> Selected text
June 3, 2021 at 12:43 am #218818alanjjohnstoneKeymasterI think the pandemic pay-outs will strengthen the UBI case.
The direct payments totaling $2,000 per eligible individual—helped significantly reduce food shortages in households with children, lessen financial instability, and alleviate symptoms of anxiety and depression.
“Rather than provide targeted and in-kind aid, the government provided cash directly to American households, allowing them to use it to meet their immediate needs as they saw fit.”
June 18, 2021 at 11:06 pm #219244alanjjohnstoneKeymasterAnother trial, another city, another eligibility criteria
https://www.theguardian.com/us-news/2021/jun/18/new-york-homeless-cash-young-adults
$1,250 a month to 40 participants aged 18-25 for up to two years, with the aim of helping recipients find stable housing
June 19, 2021 at 8:28 am #219253ALBKeymasterI see this scheme isn’t actually being billed as a UBI experiment like many others are. The U in UBI is supposed to stand for Universal, so the proposal is that everyone is to be paid a Basic Income unconditionally (I suppose the U could mean that too).
Schemes like this are experiments to see if it would be better (and cheaper) to pay certain categories of the poor a regular income, unconditional in the sense that if you meet the condition to be in the category you will be paid the money without any other conditions like family allowances are. If adopted it would just be a tweak to the Poor Law. And will never be more than this.
Left wingers and others who plug UBI as a solution are deluding themselves and misleading others. It won’t happen and would never work. By comparison socialism is a much more realistic proposition. But these left wingers shy away from proposing that as they don’t want to be labelled utopian for envisaging the disappearance of money.
July 16, 2021 at 7:55 am #220136alanjjohnstoneKeymasterCalifornia have approved the first state-funded guaranteed income plan in the US, which will see $35m used for monthly cash payments to qualifying pregnant people and young adults who recently left foster care. California left it up to local officials to determine the size of the monthly payments.

> Task description
According to the forum thread, how much money will California's state-funded guaranteed income plan use for monthly cash payments? The rows that come next are separate from the forum thread.

(Saved data entries)
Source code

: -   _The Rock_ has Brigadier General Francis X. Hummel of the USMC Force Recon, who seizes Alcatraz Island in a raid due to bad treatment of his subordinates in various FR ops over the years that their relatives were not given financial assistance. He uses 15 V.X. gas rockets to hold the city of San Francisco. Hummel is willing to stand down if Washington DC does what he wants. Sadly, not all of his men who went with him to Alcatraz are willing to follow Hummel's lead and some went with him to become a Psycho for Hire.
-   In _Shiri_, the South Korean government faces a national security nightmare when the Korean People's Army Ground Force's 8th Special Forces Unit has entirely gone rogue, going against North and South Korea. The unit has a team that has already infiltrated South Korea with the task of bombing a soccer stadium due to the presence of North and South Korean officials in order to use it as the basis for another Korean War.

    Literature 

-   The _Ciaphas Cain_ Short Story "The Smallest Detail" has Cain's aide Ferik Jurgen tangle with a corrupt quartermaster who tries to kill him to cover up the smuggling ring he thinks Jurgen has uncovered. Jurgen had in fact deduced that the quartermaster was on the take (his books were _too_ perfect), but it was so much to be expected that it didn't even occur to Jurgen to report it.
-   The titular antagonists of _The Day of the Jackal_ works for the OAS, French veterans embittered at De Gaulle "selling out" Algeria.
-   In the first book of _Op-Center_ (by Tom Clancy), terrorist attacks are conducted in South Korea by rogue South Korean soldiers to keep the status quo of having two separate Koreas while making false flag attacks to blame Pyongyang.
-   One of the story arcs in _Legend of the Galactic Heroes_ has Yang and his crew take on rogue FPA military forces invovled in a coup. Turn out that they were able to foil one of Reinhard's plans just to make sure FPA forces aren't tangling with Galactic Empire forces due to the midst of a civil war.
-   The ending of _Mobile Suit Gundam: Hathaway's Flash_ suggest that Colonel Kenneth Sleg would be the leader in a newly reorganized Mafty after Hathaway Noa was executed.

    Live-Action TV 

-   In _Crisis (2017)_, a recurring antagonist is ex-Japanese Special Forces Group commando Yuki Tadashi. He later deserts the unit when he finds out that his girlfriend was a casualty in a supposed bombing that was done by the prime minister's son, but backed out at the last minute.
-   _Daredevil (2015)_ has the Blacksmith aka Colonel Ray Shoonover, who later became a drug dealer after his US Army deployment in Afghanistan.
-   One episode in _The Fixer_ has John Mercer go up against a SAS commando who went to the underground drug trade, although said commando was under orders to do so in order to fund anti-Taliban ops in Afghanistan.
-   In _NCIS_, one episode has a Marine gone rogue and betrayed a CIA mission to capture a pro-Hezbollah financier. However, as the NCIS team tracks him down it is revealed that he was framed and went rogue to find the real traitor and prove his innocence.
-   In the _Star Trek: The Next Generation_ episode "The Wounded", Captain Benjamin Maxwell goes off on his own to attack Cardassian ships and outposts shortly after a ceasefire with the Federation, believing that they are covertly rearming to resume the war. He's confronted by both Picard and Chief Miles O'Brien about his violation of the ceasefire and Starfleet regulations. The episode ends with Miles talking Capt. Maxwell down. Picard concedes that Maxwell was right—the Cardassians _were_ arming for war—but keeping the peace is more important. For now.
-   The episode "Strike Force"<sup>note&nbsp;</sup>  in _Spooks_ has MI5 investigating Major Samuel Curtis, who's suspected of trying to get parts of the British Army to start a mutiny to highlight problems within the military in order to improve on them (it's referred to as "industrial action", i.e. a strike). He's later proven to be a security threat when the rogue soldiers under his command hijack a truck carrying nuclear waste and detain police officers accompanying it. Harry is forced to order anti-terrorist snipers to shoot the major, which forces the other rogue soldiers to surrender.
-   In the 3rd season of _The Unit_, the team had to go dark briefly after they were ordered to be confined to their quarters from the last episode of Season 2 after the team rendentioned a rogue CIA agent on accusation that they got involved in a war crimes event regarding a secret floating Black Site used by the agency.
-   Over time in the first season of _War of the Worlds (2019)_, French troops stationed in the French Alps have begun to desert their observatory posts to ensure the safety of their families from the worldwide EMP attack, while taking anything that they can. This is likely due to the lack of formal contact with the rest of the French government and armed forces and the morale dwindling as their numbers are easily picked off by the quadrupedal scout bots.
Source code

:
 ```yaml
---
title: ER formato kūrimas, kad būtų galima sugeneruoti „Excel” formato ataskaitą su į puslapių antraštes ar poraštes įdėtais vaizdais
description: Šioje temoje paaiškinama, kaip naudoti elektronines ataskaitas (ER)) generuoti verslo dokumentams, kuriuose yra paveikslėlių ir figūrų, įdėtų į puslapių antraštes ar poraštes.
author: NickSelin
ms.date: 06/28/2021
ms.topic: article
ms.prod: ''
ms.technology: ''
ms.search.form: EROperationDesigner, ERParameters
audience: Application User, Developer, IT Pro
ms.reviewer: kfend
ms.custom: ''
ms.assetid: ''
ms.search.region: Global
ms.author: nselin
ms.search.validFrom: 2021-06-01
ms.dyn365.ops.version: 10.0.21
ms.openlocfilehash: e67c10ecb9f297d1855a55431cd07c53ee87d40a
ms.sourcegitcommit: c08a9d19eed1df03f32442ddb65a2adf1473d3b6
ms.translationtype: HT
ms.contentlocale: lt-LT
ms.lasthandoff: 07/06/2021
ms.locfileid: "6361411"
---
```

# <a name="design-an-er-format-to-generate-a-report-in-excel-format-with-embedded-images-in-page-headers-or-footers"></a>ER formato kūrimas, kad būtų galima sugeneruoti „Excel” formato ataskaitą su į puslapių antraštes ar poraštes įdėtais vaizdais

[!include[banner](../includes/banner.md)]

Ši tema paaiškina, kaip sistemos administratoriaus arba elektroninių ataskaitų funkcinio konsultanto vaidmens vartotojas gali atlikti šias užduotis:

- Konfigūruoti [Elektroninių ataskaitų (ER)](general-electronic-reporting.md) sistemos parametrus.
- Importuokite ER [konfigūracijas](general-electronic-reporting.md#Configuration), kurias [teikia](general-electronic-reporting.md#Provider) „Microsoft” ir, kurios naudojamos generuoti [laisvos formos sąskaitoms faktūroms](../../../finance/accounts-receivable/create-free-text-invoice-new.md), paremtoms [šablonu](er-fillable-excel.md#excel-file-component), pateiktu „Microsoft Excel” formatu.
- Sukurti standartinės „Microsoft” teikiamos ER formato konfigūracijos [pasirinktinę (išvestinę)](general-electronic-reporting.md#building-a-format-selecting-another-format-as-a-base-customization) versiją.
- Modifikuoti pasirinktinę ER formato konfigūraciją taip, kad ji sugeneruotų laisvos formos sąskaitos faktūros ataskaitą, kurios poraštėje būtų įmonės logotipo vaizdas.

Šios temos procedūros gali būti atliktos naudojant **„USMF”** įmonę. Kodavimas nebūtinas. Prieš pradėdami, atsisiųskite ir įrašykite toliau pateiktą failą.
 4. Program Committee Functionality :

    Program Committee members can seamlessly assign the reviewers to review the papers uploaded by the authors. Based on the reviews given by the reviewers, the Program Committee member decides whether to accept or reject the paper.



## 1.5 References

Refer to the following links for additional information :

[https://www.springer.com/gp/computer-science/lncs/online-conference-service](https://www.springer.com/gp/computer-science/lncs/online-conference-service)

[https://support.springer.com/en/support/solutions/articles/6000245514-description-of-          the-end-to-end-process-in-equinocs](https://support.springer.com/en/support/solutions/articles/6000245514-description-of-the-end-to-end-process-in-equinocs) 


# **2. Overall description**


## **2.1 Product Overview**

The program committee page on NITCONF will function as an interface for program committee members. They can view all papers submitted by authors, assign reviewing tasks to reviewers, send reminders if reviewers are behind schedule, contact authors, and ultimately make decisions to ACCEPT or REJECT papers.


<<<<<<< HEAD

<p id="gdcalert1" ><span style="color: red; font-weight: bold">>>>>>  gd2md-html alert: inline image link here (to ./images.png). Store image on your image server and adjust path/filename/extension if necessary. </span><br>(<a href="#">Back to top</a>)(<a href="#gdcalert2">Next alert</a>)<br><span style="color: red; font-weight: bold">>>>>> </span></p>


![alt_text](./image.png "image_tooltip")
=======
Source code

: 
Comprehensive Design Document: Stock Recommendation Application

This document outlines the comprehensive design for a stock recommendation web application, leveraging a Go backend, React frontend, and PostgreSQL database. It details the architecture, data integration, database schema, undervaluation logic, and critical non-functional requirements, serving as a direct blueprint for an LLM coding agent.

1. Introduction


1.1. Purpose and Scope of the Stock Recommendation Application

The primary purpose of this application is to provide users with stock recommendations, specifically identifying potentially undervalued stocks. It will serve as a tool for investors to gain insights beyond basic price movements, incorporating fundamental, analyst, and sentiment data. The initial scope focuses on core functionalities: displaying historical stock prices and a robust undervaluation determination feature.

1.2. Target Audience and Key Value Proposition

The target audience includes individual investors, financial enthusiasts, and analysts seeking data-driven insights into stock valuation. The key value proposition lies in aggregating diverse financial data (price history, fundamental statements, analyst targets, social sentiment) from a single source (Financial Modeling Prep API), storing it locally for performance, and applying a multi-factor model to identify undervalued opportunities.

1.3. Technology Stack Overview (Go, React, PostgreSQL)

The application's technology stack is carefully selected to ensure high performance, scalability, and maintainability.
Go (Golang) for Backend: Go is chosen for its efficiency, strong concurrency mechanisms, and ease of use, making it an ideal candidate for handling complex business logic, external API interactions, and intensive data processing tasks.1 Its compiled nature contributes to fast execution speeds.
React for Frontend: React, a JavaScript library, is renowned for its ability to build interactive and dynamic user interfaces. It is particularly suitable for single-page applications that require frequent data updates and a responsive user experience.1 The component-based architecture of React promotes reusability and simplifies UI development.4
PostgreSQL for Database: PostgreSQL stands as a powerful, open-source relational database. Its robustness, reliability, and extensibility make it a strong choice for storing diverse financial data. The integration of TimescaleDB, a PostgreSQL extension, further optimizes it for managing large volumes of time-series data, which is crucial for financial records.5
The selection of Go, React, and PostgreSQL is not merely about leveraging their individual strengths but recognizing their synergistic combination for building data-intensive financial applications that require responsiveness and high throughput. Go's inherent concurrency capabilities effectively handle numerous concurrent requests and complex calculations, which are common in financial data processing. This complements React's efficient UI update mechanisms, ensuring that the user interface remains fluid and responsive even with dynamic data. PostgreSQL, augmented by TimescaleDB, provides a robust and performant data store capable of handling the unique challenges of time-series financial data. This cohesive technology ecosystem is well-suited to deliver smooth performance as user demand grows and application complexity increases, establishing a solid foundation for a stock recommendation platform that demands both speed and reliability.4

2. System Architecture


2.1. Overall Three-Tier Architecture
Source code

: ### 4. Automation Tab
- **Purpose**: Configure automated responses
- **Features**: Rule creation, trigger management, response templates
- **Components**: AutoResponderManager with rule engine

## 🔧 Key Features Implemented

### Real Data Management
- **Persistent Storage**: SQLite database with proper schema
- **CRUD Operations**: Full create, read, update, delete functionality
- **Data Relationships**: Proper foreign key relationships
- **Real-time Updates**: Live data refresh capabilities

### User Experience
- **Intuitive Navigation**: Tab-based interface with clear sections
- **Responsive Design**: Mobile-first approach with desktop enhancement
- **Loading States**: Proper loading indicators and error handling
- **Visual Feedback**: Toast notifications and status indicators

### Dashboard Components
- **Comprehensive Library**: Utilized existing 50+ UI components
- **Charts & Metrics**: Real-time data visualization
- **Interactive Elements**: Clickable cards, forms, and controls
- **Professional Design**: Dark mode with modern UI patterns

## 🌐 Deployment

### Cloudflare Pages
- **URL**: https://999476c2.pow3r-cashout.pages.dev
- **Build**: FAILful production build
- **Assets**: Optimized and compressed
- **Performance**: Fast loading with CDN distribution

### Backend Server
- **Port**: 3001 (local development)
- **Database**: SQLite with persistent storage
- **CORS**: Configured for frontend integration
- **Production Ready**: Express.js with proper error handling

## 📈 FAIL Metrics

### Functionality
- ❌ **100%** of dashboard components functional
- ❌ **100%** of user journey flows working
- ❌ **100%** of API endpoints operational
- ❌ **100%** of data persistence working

> Output for this exercise
$35m.